Your instructions:
Pull every line holding the string "Pridať" from the records below.

Dataset items:

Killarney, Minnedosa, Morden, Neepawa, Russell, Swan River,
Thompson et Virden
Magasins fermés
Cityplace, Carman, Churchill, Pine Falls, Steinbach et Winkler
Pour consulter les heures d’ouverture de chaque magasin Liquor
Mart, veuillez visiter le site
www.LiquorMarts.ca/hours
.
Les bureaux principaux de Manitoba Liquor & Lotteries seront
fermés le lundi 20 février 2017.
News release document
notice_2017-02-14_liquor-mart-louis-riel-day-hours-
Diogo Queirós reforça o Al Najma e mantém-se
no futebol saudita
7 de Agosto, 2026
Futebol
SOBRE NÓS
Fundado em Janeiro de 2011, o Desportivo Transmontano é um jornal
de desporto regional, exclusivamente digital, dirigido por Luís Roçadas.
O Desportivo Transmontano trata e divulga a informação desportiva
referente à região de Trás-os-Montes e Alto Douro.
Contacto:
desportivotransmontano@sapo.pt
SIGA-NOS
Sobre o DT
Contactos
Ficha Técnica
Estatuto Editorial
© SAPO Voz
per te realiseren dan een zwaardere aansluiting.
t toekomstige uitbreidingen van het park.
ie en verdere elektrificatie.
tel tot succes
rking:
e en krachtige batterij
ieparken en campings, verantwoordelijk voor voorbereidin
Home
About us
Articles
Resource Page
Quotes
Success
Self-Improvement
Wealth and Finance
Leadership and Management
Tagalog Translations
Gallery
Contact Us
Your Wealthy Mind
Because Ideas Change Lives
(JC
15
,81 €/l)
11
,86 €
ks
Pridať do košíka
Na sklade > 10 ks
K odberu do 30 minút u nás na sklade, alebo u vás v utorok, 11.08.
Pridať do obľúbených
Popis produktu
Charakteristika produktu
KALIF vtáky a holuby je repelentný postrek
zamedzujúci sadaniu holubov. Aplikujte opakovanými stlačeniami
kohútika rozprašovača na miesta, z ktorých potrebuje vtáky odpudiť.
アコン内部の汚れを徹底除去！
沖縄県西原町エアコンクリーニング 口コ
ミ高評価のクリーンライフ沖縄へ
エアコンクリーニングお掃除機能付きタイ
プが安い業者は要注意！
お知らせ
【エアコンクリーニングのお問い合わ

Exercise response:
Pridať do košíka
Pridať do obľúbených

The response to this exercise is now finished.